- **Description of the task**
Which of the lines below include the word "сервис"? Pull each one out.
(Data to process begins)
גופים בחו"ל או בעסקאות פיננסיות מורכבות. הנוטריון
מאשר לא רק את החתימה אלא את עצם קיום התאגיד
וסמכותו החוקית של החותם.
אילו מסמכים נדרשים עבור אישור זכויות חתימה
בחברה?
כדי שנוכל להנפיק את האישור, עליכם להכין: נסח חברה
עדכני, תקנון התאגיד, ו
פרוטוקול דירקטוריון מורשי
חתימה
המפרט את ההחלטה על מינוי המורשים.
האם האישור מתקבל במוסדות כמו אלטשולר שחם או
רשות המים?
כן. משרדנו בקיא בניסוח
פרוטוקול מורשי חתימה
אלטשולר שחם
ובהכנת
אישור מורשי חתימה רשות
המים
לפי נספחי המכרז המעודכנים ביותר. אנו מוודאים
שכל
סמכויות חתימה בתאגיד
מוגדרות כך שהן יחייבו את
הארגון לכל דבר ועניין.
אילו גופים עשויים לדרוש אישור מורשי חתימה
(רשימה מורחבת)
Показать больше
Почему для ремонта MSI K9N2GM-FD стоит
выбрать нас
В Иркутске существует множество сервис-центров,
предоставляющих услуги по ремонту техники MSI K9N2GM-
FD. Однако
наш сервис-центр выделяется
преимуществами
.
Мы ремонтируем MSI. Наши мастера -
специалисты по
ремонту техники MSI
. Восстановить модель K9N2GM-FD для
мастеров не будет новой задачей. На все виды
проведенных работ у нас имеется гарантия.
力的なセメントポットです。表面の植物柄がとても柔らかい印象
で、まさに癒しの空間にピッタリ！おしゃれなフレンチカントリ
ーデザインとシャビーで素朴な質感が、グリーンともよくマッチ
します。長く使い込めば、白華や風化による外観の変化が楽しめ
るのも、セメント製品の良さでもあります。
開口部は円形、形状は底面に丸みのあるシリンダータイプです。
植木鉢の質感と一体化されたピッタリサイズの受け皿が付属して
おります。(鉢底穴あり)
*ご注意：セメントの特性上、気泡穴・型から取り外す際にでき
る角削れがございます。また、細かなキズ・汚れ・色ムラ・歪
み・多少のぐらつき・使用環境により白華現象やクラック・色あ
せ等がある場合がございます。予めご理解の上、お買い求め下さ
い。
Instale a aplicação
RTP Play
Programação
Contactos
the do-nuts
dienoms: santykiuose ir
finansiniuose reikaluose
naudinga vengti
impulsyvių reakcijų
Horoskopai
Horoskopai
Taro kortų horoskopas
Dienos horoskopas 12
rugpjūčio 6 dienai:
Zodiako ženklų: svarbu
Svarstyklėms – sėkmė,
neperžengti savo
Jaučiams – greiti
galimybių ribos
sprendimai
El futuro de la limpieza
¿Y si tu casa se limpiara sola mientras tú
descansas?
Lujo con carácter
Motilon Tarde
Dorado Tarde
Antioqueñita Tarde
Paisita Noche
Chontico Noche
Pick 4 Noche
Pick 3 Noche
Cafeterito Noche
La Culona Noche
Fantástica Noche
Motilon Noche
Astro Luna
(Data to process ends)
- **Solution to this problem**
В Иркутске существует множество сервис-центров,
наш сервис-центр выделяется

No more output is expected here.